▸ WORK INSTRUCTION
Where a line below includes the word "hand", copy that line.

====== AVAILABLE DATA ======

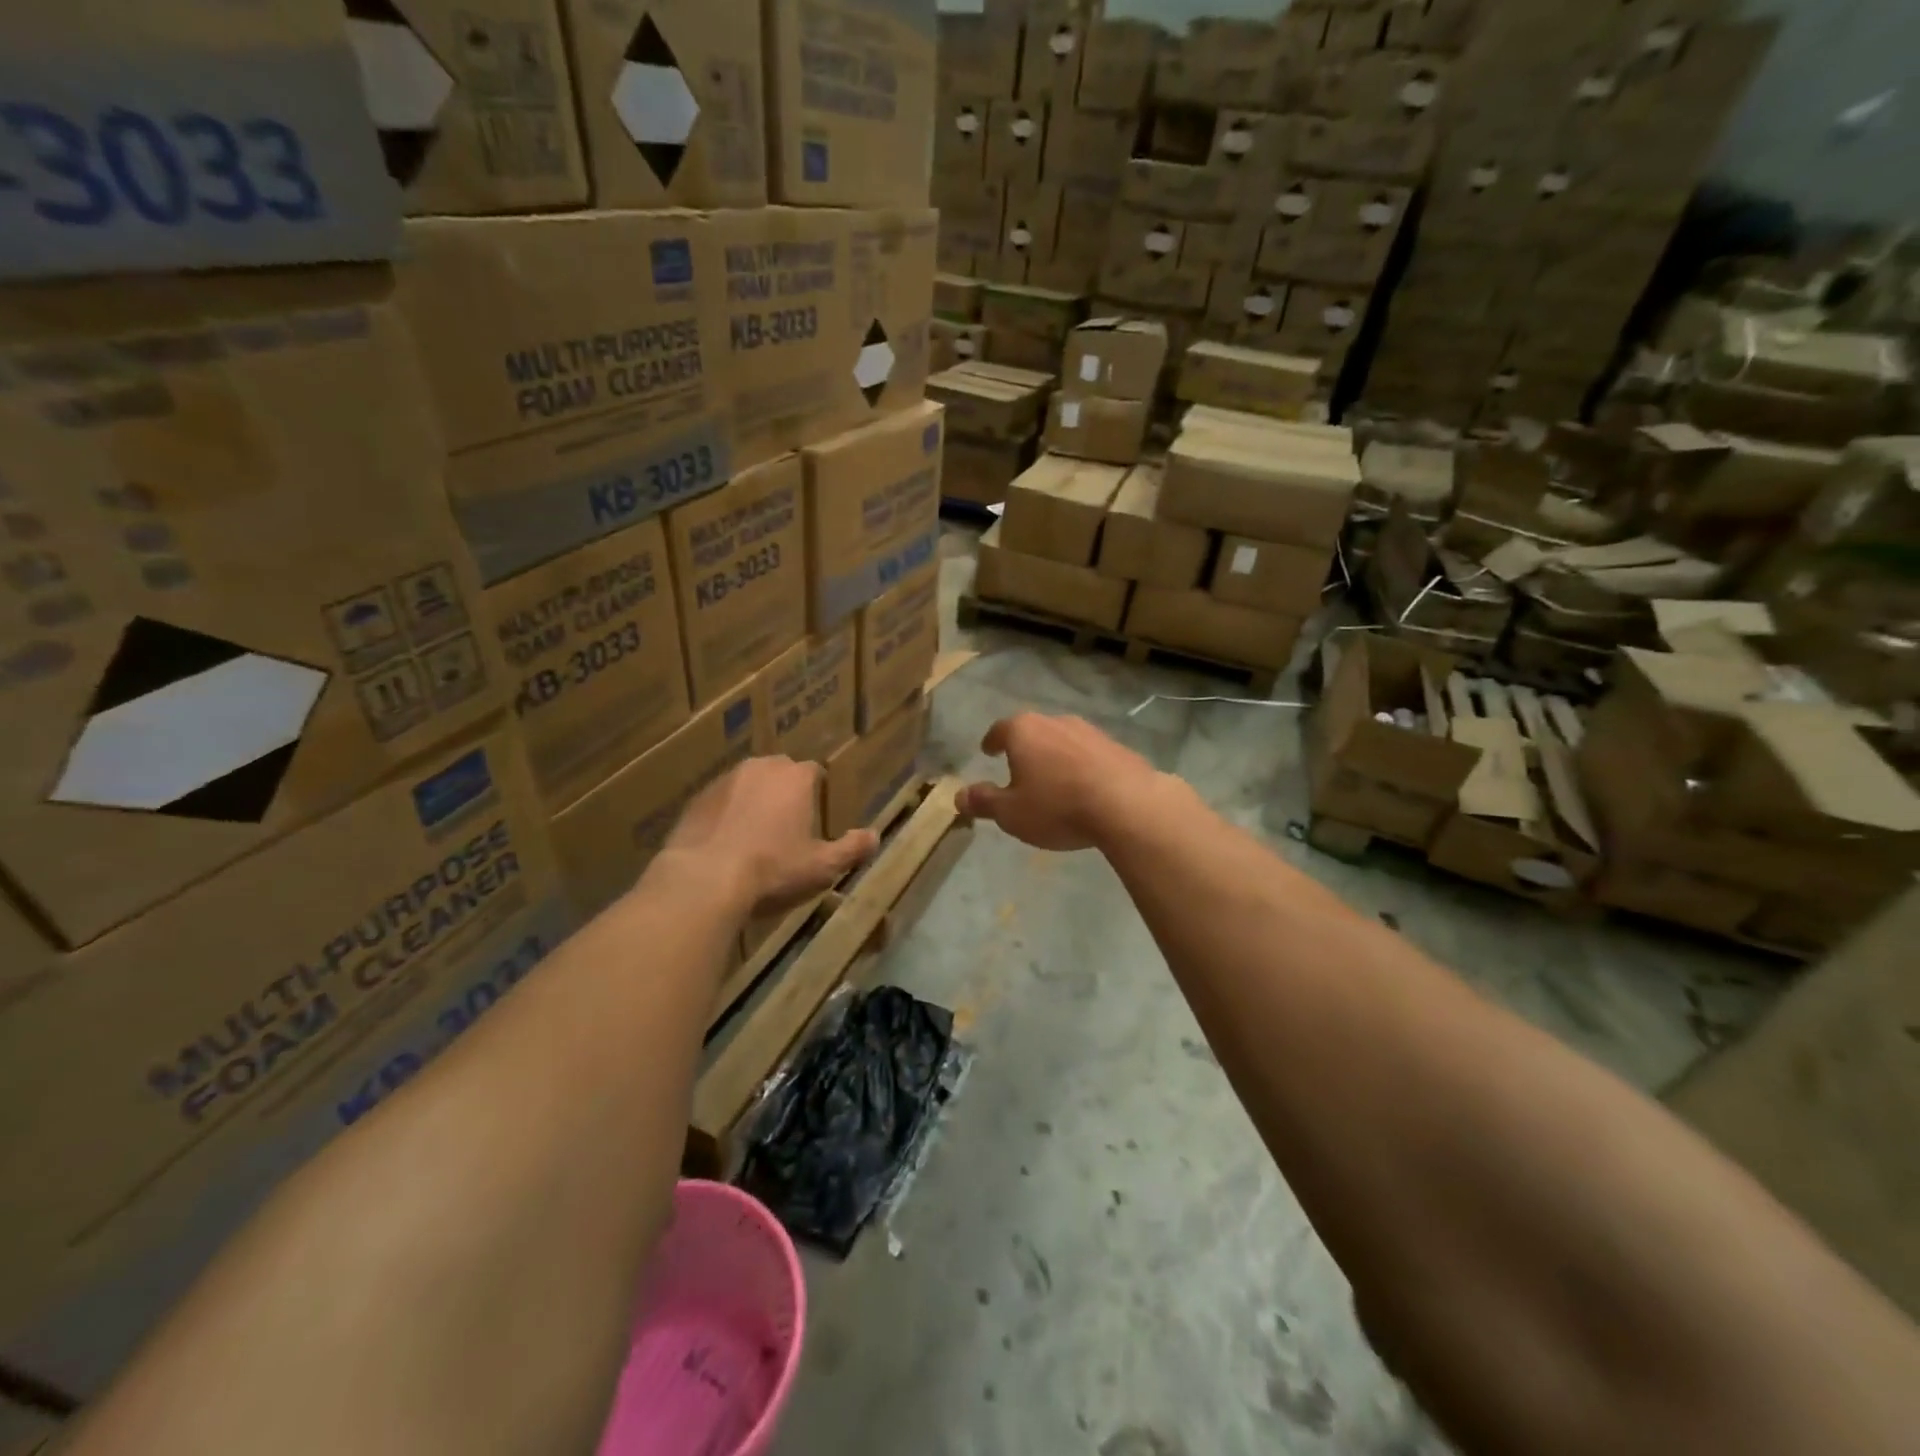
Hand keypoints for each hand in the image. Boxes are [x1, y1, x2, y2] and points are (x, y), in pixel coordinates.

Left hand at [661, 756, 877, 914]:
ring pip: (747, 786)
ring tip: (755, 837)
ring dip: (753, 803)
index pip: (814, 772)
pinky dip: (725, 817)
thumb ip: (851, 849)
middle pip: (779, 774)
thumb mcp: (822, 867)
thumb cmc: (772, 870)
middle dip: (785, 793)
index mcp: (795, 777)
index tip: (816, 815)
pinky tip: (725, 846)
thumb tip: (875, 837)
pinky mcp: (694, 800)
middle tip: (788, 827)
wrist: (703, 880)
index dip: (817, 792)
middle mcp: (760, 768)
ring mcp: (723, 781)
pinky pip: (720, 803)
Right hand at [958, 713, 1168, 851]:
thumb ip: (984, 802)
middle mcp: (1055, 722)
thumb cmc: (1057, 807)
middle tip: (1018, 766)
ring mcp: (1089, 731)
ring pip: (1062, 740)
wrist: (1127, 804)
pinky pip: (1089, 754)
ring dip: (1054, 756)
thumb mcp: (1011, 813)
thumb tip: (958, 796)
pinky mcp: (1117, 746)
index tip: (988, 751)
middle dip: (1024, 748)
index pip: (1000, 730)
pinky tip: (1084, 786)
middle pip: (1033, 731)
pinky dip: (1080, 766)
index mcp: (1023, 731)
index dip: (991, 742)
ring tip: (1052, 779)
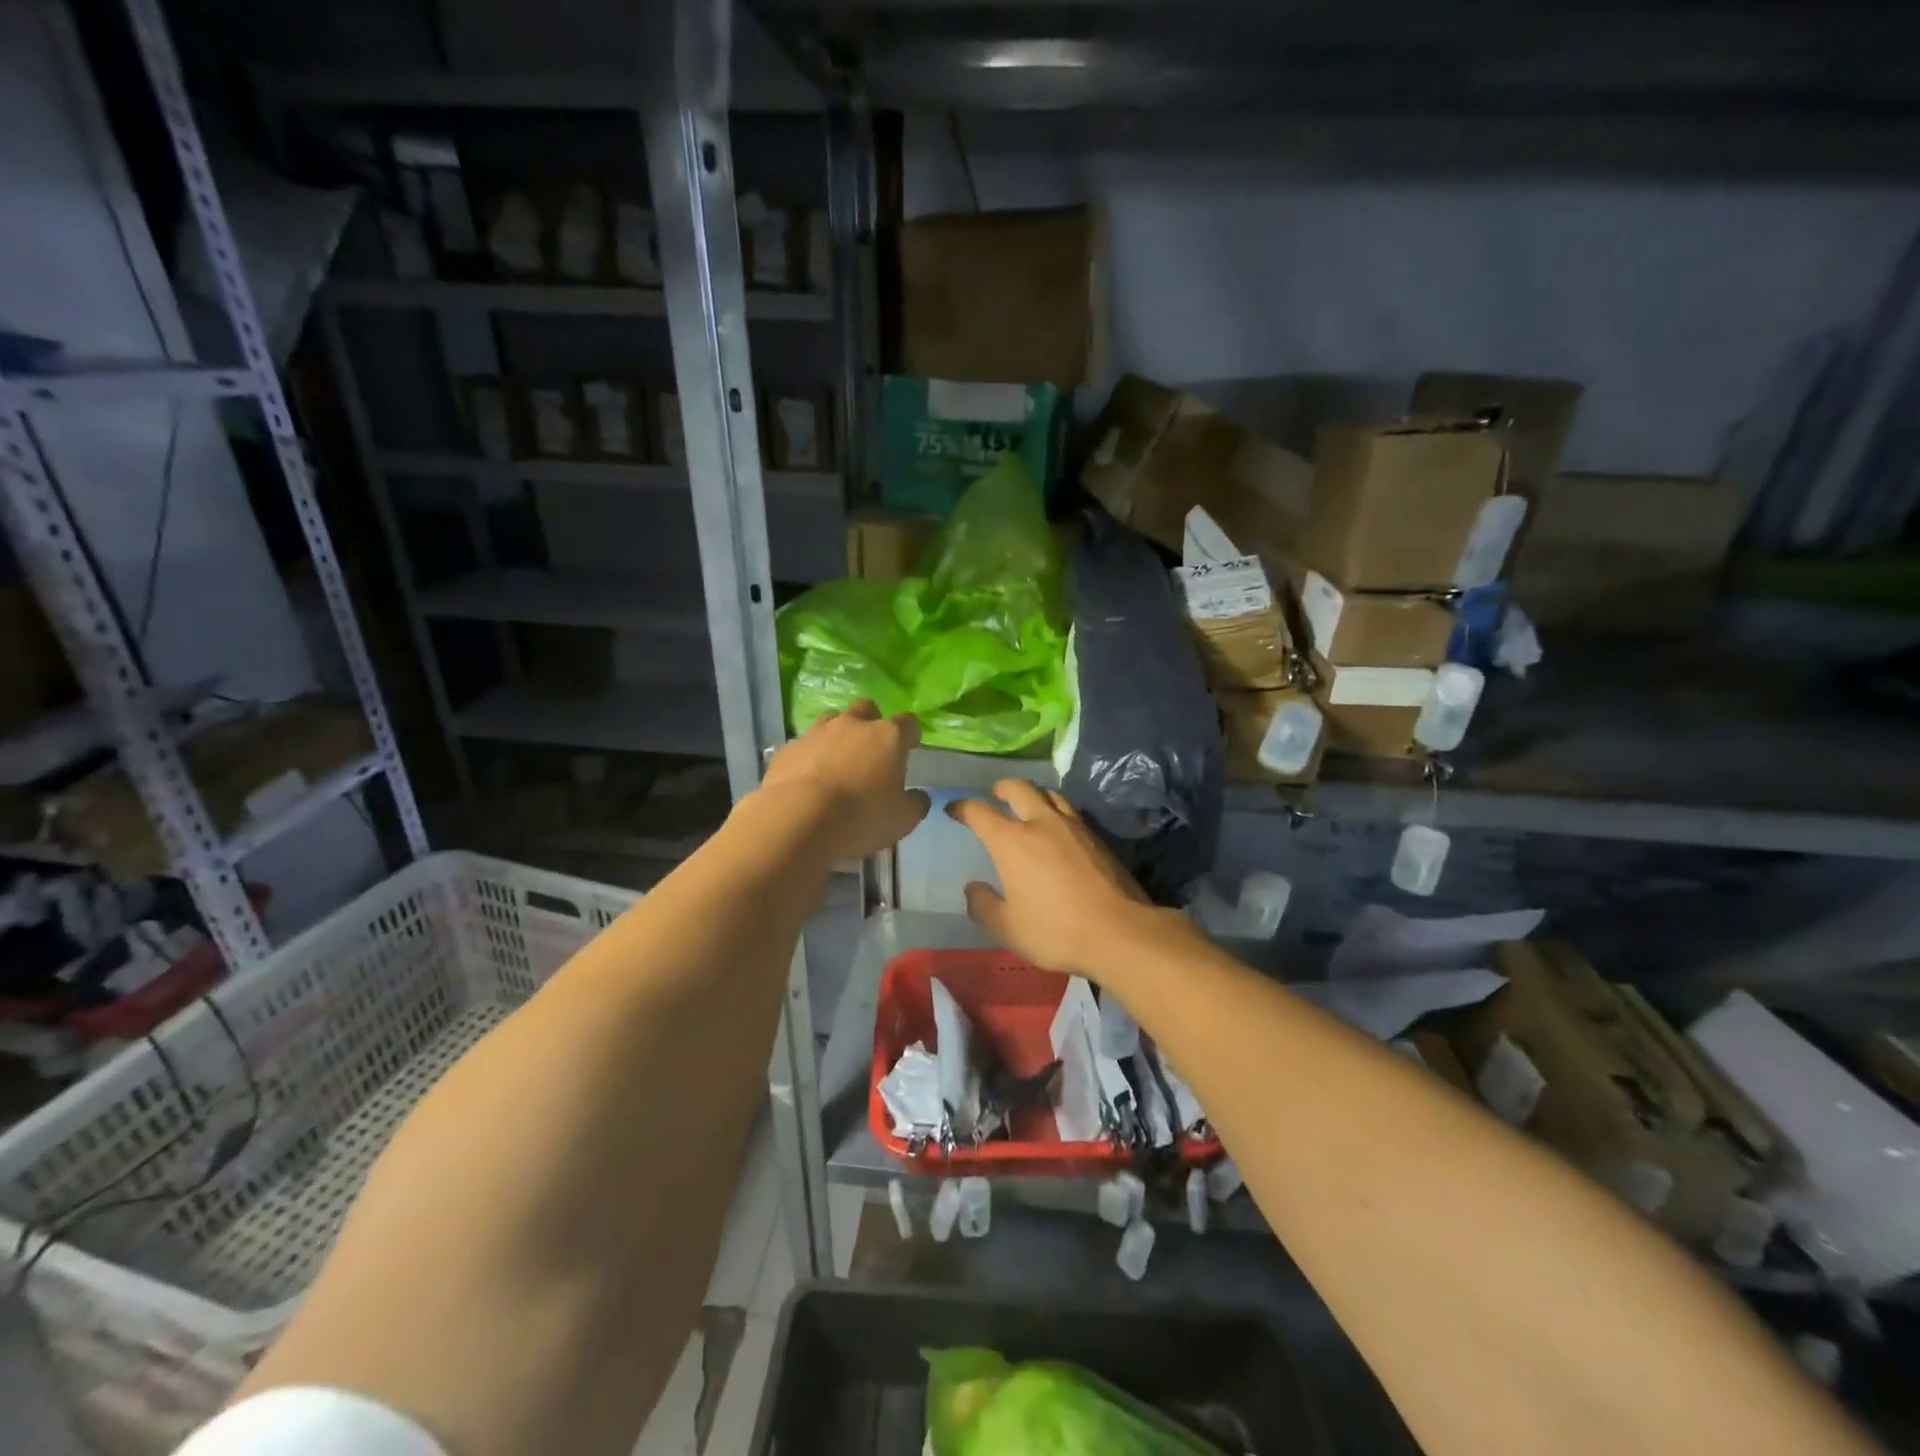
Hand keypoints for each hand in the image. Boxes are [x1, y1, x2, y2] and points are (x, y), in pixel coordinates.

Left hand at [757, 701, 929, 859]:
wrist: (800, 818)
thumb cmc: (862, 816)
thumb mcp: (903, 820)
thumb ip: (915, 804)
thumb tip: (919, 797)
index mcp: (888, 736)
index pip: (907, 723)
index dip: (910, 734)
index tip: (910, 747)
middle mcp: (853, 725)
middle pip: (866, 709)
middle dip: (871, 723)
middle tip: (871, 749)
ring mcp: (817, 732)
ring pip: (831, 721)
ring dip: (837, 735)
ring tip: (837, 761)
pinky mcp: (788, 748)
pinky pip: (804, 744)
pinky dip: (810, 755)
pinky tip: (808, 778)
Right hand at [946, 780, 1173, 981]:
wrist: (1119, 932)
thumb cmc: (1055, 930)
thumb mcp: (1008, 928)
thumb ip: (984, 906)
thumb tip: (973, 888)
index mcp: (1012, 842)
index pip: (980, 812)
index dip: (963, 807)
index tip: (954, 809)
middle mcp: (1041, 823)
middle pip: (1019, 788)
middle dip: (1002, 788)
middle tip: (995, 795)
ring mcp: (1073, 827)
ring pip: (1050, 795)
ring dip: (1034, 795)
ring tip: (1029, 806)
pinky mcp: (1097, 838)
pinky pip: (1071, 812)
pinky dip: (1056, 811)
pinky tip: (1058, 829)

======

▸ TASK RESULT
Hand keypoints for each hand in the image. Boxes are [x1, y1, x2, y2] and points are (x, y), in pixel coordinates.
Left hand at [661, 756, 877, 914]:
Right hand at [958, 713, 1168, 851]:
Hand keypoints for each hand in the image. Boxes are [x1, y1, x2, y2] and points are (x, y), in pixel coordinates.
Left hand at [757, 701, 929, 859]:
Right hand at [946, 780, 1173, 981]:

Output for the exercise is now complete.